> [Work to be completed]: Reproduce every line of the items below without any changes.

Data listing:
## BEGIN

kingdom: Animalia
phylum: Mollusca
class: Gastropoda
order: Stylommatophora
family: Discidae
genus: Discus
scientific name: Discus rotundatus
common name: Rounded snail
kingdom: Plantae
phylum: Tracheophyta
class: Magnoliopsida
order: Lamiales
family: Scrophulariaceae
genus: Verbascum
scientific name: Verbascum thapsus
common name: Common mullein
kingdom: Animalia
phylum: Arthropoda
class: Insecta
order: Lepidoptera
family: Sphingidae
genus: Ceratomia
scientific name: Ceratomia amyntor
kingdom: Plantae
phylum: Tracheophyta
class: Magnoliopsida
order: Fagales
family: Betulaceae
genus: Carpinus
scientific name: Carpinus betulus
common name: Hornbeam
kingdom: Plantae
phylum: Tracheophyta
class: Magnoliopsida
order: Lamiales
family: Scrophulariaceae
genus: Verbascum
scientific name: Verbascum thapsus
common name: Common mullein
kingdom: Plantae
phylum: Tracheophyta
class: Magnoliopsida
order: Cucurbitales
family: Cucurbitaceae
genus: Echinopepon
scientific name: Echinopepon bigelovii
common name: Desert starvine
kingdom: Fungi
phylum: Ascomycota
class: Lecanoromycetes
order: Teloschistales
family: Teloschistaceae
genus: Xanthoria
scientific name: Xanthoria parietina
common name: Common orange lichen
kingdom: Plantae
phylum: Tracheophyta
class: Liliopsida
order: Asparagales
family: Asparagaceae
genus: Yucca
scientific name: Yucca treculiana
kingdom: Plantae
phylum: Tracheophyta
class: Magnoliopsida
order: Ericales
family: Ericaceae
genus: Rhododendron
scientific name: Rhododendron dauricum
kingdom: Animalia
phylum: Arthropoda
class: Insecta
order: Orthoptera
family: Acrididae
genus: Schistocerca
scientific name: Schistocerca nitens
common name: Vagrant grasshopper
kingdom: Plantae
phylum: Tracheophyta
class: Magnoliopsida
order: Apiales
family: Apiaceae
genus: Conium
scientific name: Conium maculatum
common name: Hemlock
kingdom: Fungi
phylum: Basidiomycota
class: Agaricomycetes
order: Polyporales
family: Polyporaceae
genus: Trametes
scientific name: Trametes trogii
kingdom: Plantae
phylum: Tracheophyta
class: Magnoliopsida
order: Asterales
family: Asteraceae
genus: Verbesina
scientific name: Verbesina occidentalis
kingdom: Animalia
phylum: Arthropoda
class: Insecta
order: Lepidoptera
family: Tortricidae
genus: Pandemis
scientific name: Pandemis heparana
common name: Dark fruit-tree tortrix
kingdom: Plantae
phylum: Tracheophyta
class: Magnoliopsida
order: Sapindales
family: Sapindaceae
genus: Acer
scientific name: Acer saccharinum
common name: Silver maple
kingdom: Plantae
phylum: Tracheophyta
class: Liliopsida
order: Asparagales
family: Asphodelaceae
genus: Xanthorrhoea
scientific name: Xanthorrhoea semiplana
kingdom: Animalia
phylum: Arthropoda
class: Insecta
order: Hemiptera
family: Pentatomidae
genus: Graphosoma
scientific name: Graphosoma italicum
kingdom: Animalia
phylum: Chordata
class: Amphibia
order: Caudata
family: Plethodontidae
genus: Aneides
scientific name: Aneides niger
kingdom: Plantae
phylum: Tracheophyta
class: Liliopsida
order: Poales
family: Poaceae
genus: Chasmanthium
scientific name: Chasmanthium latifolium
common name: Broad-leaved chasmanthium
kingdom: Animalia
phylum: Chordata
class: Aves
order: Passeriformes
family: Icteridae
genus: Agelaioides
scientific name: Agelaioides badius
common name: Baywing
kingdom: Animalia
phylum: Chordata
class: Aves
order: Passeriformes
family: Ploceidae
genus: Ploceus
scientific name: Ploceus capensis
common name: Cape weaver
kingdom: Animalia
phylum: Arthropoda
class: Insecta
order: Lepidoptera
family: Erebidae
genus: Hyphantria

## END

> [Solution to this exercise]:
kingdom: Animalia
phylum: Mollusca
class: Gastropoda
order: Stylommatophora
family: Discidae
genus: Discus
scientific name: Discus rotundatus
common name: Rounded snail
kingdom: Plantae
phylum: Tracheophyta
class: Magnoliopsida
order: Lamiales
family: Scrophulariaceae
genus: Verbascum
scientific name: Verbascum thapsus
common name: Common mullein
kingdom: Animalia
phylum: Arthropoda
class: Insecta
order: Lepidoptera
family: Sphingidae
genus: Ceratomia
scientific name: Ceratomia amyntor
kingdom: Plantae
phylum: Tracheophyta
class: Magnoliopsida
order: Fagales
family: Betulaceae
genus: Carpinus
scientific name: Carpinus betulus
common name: Hornbeam
kingdom: Plantae
phylum: Tracheophyta
class: Magnoliopsida
order: Lamiales
family: Scrophulariaceae
genus: Verbascum
scientific name: Verbascum thapsus
common name: Common mullein
kingdom: Plantae
phylum: Tracheophyta
class: Magnoliopsida
order: Cucurbitales
family: Cucurbitaceae
genus: Echinopepon
scientific name: Echinopepon bigelovii
common name: Desert starvine
kingdom: Fungi
phylum: Ascomycota
class: Lecanoromycetes
order: Teloschistales
family: Teloschistaceae
genus: Xanthoria
scientific name: Xanthoria parietina
common name: Common orange lichen
kingdom: Plantae
phylum: Tracheophyta
class: Liliopsida
order: Asparagales
family: Asparagaceae
genus: Yucca
scientific name: Yucca treculiana
kingdom: Plantae
phylum: Tracheophyta
class: Magnoliopsida
order: Ericales
family: Ericaceae
genus: Rhododendron
scientific name: Rhododendron dauricum
kingdom: Animalia
phylum: Arthropoda
class: Insecta
order: Orthoptera
family: Acrididae
genus: Schistocerca
scientific name: Schistocerca nitens
common name: Vagrant grasshopper
kingdom: Plantae
phylum: Tracheophyta
class: Magnoliopsida
order: Apiales
family: Apiaceae
genus: Conium
scientific name: Conium maculatum
common name: Hemlock
kingdom: Fungi
phylum: Basidiomycota
class: Agaricomycetes
order: Polyporales
family: Polyporaceae
genus: Trametes
scientific name: Trametes trogii
kingdom: Plantae
phylum: Tracheophyta
class: Magnoliopsida
order: Asterales
family: Asteraceae
genus: Verbesina
scientific name: Verbesina occidentalis
kingdom: Animalia
phylum: Arthropoda
class: Insecta
order: Lepidoptera
family: Tortricidae
genus: Pandemis
scientific name: Pandemis heparana
common name: Dark fruit-tree tortrix
kingdom: Plantae
phylum: Tracheophyta
class: Magnoliopsida
order: Sapindales
family: Sapindaceae
genus: Acer
scientific name: Acer saccharinum
common name: Silver maple
kingdom: Plantae
phylum: Tracheophyta
class: Liliopsida
order: Asparagales
family: Asphodelaceae
genus: Xanthorrhoea
scientific name: Xanthorrhoea semiplana
kingdom: Animalia
phylum: Arthropoda
class: Insecta
order: Hemiptera
family: Pentatomidae
genus: Graphosoma
scientific name: Graphosoma italicum
kingdom: Animalia
phylum: Chordata
class: Amphibia
order: Caudata
family: Plethodontidae
genus: Aneides
scientific name: Aneides niger
kingdom: Plantae
phylum: Tracheophyta
class: Liliopsida
order: Poales
family: Poaceae
genus: Chasmanthium
scientific name: Chasmanthium latifolium
common name: Broad-leaved chasmanthium
kingdom: Animalia
phylum: Chordata
class: Aves
order: Passeriformes
family: Icteridae
genus: Agelaioides
scientific name: Agelaioides badius
common name: Baywing
kingdom: Animalia
phylum: Chordata
class: Aves
order: Passeriformes
family: Ploceidae
genus: Ploceus
scientific name: Ploceus capensis
common name: Cape weaver
kingdom: Animalia
phylum: Arthropoda
class: Insecta
order: Lepidoptera
family: Erebidae
genus: Hyphantria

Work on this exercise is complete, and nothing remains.